(Pictures paired with source code)
┄┄┄┄┄┄┄┄┄┄┄┄┄┄┄┄┄┄┄┄

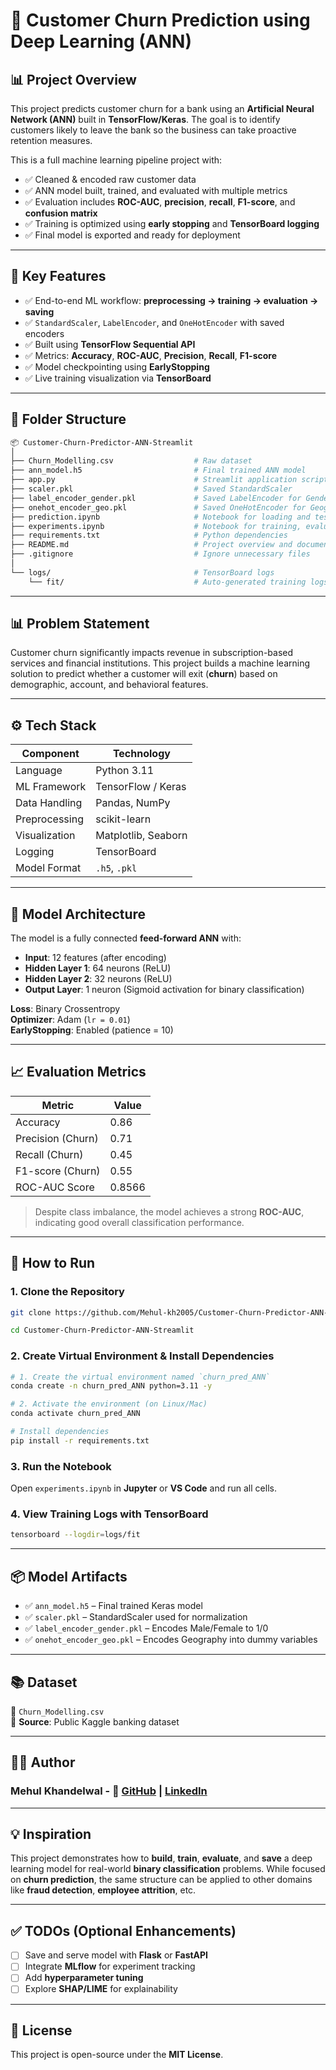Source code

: # 🔁 Customer Churn Prediction using Deep Learning (ANN)

## 📊 Project Overview

This project predicts customer churn for a bank using an **Artificial Neural Network (ANN)** built in **TensorFlow/Keras**. The goal is to identify customers likely to leave the bank so the business can take proactive retention measures.

This is a full machine learning pipeline project with:

- ✅ Cleaned & encoded raw customer data  
- ✅ ANN model built, trained, and evaluated with multiple metrics  
- ✅ Evaluation includes **ROC-AUC**, **precision**, **recall**, **F1-score**, and **confusion matrix**  
- ✅ Training is optimized using **early stopping** and **TensorBoard logging**  
- ✅ Final model is exported and ready for deployment  

---

## 🚀 Key Features

- ✅ End-to-end ML workflow: **preprocessing → training → evaluation → saving**  
- ✅ `StandardScaler`, `LabelEncoder`, and `OneHotEncoder` with saved encoders  
- ✅ Built using **TensorFlow Sequential API**  
- ✅ Metrics: **Accuracy**, **ROC-AUC**, **Precision**, **Recall**, **F1-score**  
- ✅ Model checkpointing using **EarlyStopping**  
- ✅ Live training visualization via **TensorBoard**

---

## 📂 Folder Structure

``` graphql
📦 Customer-Churn-Predictor-ANN-Streamlit
│
├── Churn_Modelling.csv                  # Raw dataset
├── ann_model.h5                         # Final trained ANN model
├── app.py                               # Streamlit application script
├── scaler.pkl                           # Saved StandardScaler
├── label_encoder_gender.pkl             # Saved LabelEncoder for Gender
├── onehot_encoder_geo.pkl               # Saved OneHotEncoder for Geography
├── prediction.ipynb                     # Notebook for loading and testing predictions
├── experiments.ipynb                    # Notebook for training, evaluation, and plots
├── requirements.txt                     # Python dependencies
├── README.md                            # Project overview and documentation
├── .gitignore                           # Ignore unnecessary files
│
└── logs/                                # TensorBoard logs
    └── fit/                             # Auto-generated training logs
```

---

## 📊 Problem Statement

Customer churn significantly impacts revenue in subscription-based services and financial institutions. This project builds a machine learning solution to predict whether a customer will exit (**churn**) based on demographic, account, and behavioral features.

---

## ⚙️ Tech Stack

| Component        | Technology          |
|------------------|---------------------|
| Language         | Python 3.11         |
| ML Framework     | TensorFlow / Keras  |
| Data Handling    | Pandas, NumPy       |
| Preprocessing    | scikit-learn        |
| Visualization    | Matplotlib, Seaborn |
| Logging          | TensorBoard         |
| Model Format     | `.h5`, `.pkl`       |

---

## 🔎 Model Architecture

The model is a fully connected **feed-forward ANN** with:

- **Input**: 12 features (after encoding)  
- **Hidden Layer 1**: 64 neurons (ReLU)  
- **Hidden Layer 2**: 32 neurons (ReLU)  
- **Output Layer**: 1 neuron (Sigmoid activation for binary classification)  

**Loss**: Binary Crossentropy  
**Optimizer**: Adam (`lr = 0.01`)  
**EarlyStopping**: Enabled (patience = 10)

---

## 📈 Evaluation Metrics

| Metric             | Value  |
|--------------------|--------|
| Accuracy           | 0.86   |
| Precision (Churn)  | 0.71   |
| Recall (Churn)     | 0.45   |
| F1-score (Churn)   | 0.55   |
| ROC-AUC Score      | 0.8566 |

> Despite class imbalance, the model achieves a strong **ROC-AUC**, indicating good overall classification performance.

---

## 🧪 How to Run

### 1. Clone the Repository
```bash
git clone https://github.com/Mehul-kh2005/Customer-Churn-Predictor-ANN-Streamlit.git

cd Customer-Churn-Predictor-ANN-Streamlit
```

### 2. Create Virtual Environment & Install Dependencies
```bash
# 1. Create the virtual environment named `churn_pred_ANN`
conda create -n churn_pred_ANN python=3.11 -y

# 2. Activate the environment (on Linux/Mac)
conda activate churn_pred_ANN

# Install dependencies
pip install -r requirements.txt
```

### 3. Run the Notebook
Open `experiments.ipynb` in **Jupyter** or **VS Code** and run all cells.

### 4. View Training Logs with TensorBoard
```bash
tensorboard --logdir=logs/fit
```

---

## 📦 Model Artifacts

- ✅ `ann_model.h5` – Final trained Keras model  
- ✅ `scaler.pkl` – StandardScaler used for normalization  
- ✅ `label_encoder_gender.pkl` – Encodes Male/Female to 1/0  
- ✅ `onehot_encoder_geo.pkl` – Encodes Geography into dummy variables  

---

## 📚 Dataset

📄 `Churn_Modelling.csv`  
📌 **Source**: Public Kaggle banking dataset  

---

## 👨‍💻 Author

### Mehul Khandelwal - 🔗 [GitHub](https://github.com/Mehul-kh2005) | [LinkedIn](https://www.linkedin.com/in/mehulkhandelwal2005/)

---

## 💡 Inspiration

This project demonstrates how to **build**, **train**, **evaluate**, and **save** a deep learning model for real-world **binary classification** problems. While focused on **churn prediction**, the same structure can be applied to other domains like **fraud detection**, **employee attrition**, etc.

---

## ✅ TODOs (Optional Enhancements)
  
- [ ] Save and serve model with **Flask** or **FastAPI**  
- [ ] Integrate **MLflow** for experiment tracking  
- [ ] Add **hyperparameter tuning**  
- [ ] Explore **SHAP/LIME** for explainability  

---

## 📜 License

This project is open-source under the **MIT License**.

┄┄┄┄┄┄┄┄┄┄┄┄┄┄┄┄┄┄┄┄

Above are the records; repeat their lines from the first through the line containing "## 📊 Project Overview", and leave out each picture.

> **ANSWER**
Source code

: # 🔁 Customer Churn Prediction using Deep Learning (ANN)

## 📊 Project Overview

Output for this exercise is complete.